## Begin DATA TO PROCESS

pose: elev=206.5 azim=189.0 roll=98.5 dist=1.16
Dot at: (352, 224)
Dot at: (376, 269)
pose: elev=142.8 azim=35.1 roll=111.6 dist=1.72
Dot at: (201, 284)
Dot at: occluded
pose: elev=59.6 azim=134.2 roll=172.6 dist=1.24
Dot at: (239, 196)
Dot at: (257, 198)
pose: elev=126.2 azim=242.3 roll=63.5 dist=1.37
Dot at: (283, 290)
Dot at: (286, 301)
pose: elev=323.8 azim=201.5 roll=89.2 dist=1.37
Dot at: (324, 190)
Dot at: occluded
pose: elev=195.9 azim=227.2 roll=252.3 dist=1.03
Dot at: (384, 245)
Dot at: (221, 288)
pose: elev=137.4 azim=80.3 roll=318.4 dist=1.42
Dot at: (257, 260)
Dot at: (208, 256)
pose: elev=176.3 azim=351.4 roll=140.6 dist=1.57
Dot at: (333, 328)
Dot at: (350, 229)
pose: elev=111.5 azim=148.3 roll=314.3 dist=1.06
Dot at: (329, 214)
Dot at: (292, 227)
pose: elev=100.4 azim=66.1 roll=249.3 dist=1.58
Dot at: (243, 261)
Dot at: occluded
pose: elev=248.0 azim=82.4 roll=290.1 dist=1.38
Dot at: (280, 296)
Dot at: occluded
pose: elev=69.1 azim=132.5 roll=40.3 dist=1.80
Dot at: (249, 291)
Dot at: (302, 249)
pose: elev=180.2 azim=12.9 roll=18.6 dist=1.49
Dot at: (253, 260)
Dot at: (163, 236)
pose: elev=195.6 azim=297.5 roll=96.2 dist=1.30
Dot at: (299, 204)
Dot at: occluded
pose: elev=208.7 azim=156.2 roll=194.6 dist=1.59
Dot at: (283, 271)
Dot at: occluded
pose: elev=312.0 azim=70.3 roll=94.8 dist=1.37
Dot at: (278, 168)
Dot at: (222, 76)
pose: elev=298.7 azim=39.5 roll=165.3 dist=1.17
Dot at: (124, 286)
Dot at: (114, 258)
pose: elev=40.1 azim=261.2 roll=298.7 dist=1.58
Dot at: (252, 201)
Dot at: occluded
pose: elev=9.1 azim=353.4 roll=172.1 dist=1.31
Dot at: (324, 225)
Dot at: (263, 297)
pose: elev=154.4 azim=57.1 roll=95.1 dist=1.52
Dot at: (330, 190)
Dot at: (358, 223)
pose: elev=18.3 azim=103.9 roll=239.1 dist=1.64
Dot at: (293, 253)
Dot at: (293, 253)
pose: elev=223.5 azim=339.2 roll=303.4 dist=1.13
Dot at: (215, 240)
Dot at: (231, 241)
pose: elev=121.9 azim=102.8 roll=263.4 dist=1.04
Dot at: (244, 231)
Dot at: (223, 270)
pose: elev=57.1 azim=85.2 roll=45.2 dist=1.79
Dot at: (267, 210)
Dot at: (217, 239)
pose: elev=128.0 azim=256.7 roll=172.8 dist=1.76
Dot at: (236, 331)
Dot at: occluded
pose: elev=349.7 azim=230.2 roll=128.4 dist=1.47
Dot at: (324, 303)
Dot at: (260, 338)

## End DATA TO PROCESS

Copy out all of the data above, swapping each "dist" for "distance" and leaving everything else unchanged.

pose: elev=206.5 azim=189.0 roll=98.5 distance=1.16
Dot at: (352, 224)
Dot at: (376, 269)
pose: elev=142.8 azim=35.1 roll=111.6 distance=1.72
Dot at: (201, 284)
Dot at: occluded
pose: elev=59.6 azim=134.2 roll=172.6 distance=1.24
Dot at: (239, 196)
Dot at: (257, 198)
pose: elev=126.2 azim=242.3 roll=63.5 distance=1.37
Dot at: (283, 290)
Dot at: (286, 301)
pose: elev=323.8 azim=201.5 roll=89.2 distance=1.37
Dot at: (324, 190)
Dot at: occluded
pose: elev=195.9 azim=227.2 roll=252.3 distance=1.03
Dot at: (384, 245)
Dot at: (221, 288)
pose: elev=137.4 azim=80.3 roll=318.4 distance=1.42
Dot at: (257, 260)
Dot at: (208, 256)
pose: elev=176.3 azim=351.4 roll=140.6 distance=1.57
Dot at: (333, 328)
Dot at: (350, 229)
pose: elev=111.5 azim=148.3 roll=314.3 distance=1.06
Dot at: (329, 214)
Dot at: (292, 227)
pose: elev=100.4 azim=66.1 roll=249.3 distance=1.58
Dot at: (243, 261)
Dot at: occluded
pose: elev=248.0 azim=82.4 roll=290.1 distance=1.38
Dot at: (280, 296)
Dot at: occluded
pose: elev=69.1 azim=132.5 roll=40.3 distance=1.80
Dot at: (249, 291)
Dot at: (302, 249)
pose: elev=180.2 azim=12.9 roll=18.6 distance=1.49
Dot at: (253, 260)
Dot at: (163, 236)
pose: elev=195.6 azim=297.5 roll=96.2 distance=1.30
Dot at: (299, 204)
Dot at: occluded
pose: elev=208.7 azim=156.2 roll=194.6 distance=1.59
Dot at: (283, 271)
Dot at: occluded
pose: elev=312.0 azim=70.3 roll=94.8 distance=1.37
Dot at: (278, 168)
Dot at: (222, 76)
pose: elev=298.7 azim=39.5 roll=165.3 distance=1.17
Dot at: (124, 286)
Dot at: (114, 258)
pose: elev=40.1 azim=261.2 roll=298.7 distance=1.58
Dot at: (252, 201)
Dot at: occluded
pose: elev=9.1 azim=353.4 roll=172.1 distance=1.31
Dot at: (324, 225)
Dot at: (263, 297)
pose: elev=154.4 azim=57.1 roll=95.1 distance=1.52
Dot at: (330, 190)
Dot at: (358, 223)
pose: elev=18.3 azim=103.9 roll=239.1 distance=1.64
Dot at: (293, 253)
Dot at: (293, 253)
pose: elev=223.5 azim=339.2 roll=303.4 distance=1.13
Dot at: (215, 240)
Dot at: (231, 241)
pose: elev=121.9 azim=102.8 roll=263.4 distance=1.04
Dot at: (244, 231)
Dot at: (223, 270)
pose: elev=57.1 azim=85.2 roll=45.2 distance=1.79
Dot at: (267, 210)
Dot at: (217, 239)
pose: elev=128.0 azim=256.7 roll=172.8 distance=1.76
Dot at: (236, 331)
Dot at: occluded
pose: elev=349.7 azim=230.2 roll=128.4 distance=1.47
Dot at: (324, 303)
Dot at: (260, 338)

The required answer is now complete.